Jonàs ha mosso qui, su questi prati della brughiera, i suoi primi passi lo scorso autunno.
Riguardo una mia vecchia foto in bianco e nero, sono passati, anno più anno meno, cinquant’anni. Anch’io ho imparato a camminare e a correre su questi prati. C’erano solo campi, boschi e risorgive. Qui ho trascorso tutte le mie estati da bambina e da ragazza.
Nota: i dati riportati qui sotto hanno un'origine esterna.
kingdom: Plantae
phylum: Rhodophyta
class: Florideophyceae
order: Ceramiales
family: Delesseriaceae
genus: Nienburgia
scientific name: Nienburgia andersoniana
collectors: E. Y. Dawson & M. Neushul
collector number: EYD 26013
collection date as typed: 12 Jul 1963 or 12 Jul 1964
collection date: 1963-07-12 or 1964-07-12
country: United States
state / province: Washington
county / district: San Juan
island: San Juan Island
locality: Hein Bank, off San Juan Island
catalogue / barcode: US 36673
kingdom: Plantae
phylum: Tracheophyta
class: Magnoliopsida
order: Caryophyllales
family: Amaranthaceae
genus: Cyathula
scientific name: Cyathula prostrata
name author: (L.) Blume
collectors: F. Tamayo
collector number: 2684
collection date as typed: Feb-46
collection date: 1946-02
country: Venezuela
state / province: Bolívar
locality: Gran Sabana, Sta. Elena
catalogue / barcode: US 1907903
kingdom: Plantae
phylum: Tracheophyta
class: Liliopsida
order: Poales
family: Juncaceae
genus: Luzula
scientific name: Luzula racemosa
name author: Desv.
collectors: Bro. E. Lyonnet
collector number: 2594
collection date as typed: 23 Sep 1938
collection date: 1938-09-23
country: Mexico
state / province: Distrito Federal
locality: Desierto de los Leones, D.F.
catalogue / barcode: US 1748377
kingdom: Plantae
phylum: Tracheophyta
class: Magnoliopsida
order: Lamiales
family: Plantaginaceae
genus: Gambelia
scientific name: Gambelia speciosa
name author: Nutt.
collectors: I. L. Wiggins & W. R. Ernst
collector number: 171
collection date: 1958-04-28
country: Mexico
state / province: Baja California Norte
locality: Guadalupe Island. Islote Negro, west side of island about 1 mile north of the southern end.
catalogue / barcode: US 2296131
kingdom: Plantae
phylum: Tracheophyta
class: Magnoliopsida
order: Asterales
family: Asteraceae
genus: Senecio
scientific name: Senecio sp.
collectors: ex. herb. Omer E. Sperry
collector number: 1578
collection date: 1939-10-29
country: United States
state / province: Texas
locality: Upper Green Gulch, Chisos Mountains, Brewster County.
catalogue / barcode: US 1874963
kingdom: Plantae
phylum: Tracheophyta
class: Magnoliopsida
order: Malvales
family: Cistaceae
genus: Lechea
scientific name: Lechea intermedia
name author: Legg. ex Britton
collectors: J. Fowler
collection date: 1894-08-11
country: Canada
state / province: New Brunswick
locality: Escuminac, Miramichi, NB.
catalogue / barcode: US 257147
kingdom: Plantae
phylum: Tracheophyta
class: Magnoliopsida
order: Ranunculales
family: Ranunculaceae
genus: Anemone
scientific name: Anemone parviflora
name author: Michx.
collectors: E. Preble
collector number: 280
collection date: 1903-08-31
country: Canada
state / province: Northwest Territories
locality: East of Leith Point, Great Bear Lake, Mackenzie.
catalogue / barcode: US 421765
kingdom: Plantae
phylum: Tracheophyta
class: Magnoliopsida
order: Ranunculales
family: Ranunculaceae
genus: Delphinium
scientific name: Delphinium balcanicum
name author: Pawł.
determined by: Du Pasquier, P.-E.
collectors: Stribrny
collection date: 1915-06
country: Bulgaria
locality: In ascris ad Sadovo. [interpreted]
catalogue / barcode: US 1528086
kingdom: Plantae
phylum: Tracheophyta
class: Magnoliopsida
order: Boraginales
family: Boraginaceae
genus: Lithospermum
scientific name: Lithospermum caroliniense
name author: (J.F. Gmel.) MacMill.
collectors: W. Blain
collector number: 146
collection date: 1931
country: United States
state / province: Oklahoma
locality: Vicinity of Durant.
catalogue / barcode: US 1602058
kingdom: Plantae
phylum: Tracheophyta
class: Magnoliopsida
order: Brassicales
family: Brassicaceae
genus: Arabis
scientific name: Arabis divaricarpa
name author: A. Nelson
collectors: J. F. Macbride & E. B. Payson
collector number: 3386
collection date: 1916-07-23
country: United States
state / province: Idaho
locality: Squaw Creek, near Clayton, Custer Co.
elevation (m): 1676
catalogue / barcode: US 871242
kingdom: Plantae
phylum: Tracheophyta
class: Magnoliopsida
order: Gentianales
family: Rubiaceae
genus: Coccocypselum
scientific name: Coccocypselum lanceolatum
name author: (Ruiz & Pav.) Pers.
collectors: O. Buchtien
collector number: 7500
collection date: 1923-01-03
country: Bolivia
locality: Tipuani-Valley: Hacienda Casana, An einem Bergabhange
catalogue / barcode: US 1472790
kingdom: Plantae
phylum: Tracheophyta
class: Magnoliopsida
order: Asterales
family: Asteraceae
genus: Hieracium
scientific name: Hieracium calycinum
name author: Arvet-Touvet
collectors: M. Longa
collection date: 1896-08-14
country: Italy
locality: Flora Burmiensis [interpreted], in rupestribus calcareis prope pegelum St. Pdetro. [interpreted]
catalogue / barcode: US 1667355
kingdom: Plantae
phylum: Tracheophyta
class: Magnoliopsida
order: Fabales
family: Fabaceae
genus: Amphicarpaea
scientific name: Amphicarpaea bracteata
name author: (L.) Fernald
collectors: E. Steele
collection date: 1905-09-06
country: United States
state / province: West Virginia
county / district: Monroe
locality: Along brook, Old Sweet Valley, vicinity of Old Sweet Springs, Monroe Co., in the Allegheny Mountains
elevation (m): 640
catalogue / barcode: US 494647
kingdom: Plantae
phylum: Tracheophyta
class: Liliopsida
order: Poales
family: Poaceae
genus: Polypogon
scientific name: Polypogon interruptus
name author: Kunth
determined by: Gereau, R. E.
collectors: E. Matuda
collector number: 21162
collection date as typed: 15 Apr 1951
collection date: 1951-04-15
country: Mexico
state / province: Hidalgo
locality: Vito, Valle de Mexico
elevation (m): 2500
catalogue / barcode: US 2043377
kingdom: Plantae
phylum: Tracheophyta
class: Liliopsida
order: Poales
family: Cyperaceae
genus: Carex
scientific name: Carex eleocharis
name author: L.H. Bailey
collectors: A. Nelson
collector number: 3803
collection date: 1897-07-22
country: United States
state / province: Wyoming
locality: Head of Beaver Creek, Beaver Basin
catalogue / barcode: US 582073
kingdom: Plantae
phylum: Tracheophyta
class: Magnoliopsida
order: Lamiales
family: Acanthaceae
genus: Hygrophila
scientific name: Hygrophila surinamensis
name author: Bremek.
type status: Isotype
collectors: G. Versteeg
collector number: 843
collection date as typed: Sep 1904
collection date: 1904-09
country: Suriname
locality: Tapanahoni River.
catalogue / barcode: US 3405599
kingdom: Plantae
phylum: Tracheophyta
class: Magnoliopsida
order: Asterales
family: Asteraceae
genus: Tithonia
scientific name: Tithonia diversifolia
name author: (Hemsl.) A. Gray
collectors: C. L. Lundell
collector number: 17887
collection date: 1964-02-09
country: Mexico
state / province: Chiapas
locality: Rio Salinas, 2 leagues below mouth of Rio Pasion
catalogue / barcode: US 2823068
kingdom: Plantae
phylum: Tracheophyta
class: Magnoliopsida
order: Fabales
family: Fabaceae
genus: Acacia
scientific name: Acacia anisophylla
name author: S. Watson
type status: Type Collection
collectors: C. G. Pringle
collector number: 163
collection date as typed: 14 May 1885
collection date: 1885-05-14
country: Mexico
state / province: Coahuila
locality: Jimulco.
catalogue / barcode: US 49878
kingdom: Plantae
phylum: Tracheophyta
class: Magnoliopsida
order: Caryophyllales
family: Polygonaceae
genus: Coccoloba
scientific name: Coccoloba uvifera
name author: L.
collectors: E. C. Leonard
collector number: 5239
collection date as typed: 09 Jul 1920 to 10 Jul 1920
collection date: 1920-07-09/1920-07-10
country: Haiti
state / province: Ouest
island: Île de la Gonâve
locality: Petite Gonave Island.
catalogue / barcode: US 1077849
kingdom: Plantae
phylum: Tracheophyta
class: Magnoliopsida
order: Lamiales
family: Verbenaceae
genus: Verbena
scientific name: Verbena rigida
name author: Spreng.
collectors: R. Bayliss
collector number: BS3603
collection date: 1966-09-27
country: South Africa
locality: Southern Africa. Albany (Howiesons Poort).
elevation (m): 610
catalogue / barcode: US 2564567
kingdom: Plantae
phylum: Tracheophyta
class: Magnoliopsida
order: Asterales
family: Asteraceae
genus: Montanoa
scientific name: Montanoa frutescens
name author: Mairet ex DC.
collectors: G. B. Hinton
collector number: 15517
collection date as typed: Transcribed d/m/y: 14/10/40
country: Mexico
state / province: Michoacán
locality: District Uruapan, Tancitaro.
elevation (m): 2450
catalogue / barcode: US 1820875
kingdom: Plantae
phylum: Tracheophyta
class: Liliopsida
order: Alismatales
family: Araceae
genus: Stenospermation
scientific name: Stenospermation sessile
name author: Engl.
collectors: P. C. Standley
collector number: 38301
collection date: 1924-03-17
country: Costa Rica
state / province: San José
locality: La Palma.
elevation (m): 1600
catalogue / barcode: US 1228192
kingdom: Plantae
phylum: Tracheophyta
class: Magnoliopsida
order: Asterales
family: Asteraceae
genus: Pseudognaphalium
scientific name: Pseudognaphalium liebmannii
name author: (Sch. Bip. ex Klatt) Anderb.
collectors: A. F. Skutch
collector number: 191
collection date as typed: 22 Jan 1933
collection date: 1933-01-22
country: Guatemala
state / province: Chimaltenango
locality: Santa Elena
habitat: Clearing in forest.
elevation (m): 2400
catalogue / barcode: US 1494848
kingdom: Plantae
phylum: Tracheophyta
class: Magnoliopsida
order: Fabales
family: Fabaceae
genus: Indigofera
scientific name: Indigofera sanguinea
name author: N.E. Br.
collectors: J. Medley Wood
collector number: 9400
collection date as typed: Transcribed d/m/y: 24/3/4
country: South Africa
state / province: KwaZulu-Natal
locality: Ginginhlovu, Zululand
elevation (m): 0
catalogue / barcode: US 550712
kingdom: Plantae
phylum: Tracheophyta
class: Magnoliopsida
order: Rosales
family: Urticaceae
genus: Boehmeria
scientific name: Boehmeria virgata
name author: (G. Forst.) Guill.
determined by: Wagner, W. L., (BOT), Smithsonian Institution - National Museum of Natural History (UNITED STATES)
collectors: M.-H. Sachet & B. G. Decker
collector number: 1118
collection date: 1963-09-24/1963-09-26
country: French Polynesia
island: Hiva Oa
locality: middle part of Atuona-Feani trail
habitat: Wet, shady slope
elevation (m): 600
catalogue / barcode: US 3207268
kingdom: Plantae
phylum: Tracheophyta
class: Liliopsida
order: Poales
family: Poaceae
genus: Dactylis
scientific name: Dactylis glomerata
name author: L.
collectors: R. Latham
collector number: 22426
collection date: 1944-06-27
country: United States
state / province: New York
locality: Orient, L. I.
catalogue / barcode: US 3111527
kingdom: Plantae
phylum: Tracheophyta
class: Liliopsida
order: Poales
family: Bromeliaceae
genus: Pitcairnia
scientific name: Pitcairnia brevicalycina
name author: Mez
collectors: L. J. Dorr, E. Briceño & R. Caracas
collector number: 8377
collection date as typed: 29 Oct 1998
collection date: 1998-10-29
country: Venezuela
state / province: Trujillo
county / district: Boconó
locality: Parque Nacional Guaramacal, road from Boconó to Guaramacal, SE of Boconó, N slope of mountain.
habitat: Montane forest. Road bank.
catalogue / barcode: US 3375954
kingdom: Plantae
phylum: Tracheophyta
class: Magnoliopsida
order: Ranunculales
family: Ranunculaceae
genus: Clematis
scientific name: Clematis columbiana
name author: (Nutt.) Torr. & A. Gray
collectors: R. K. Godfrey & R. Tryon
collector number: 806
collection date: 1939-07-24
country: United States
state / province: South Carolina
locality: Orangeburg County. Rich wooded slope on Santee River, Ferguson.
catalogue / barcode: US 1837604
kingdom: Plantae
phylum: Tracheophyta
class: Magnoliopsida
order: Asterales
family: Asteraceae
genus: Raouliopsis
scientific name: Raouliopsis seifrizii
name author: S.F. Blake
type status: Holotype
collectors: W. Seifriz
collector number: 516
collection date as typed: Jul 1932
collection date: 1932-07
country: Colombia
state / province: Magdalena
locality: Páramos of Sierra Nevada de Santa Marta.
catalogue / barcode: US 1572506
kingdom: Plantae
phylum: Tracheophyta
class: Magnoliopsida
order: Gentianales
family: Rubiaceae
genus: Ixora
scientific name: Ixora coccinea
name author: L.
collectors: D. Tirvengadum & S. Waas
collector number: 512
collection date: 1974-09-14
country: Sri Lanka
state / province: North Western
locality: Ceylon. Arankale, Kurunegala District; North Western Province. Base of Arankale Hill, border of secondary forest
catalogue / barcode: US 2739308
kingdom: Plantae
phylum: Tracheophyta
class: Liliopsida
Ricordo quando non c’era l’acqua corrente, si andava a prenderla con i secchi al pozzo e ci si lavava in una tinozza di ferro, ricordo la trebbiatura del grano, la vendemmia di un piccolo vigneto, le vacche da pascolare dopo l’ultimo taglio. Allora c’erano i mucchi di fieno e i contadini lo raccoglievano con la forca, al posto deit trattori c’era un cavallo da tiro di nome Gris. Oggi ci sono moderni macchinari e rotoballe.
Ma il profumo del fieno tagliato è lo stesso. E anche il mio amore per questa terra, condiviso con chi qui vive e lavora. Cinquant’anni fa intorno c’erano pochissime case, solo vecchie cascine, spesso cadenti: Ca’Nova, Pelada, Chigollo (o Imbirone come la chiamavamo noi…), Cascina Comune, Cassinazza, tutte terreno dei miei giochi di allora. Adesso ci sono parecchie ville nascoste nel verde, ma ancora prati e boschi aperti a tutti e non recintati. Qualche cascina è stata demolita, ma la maggior parte sono incredibilmente sopravvissute grazie alla passione e all’iniziativa di privati. Per quanto tempo resisteranno? Il sacrificio per mantenerle è enorme.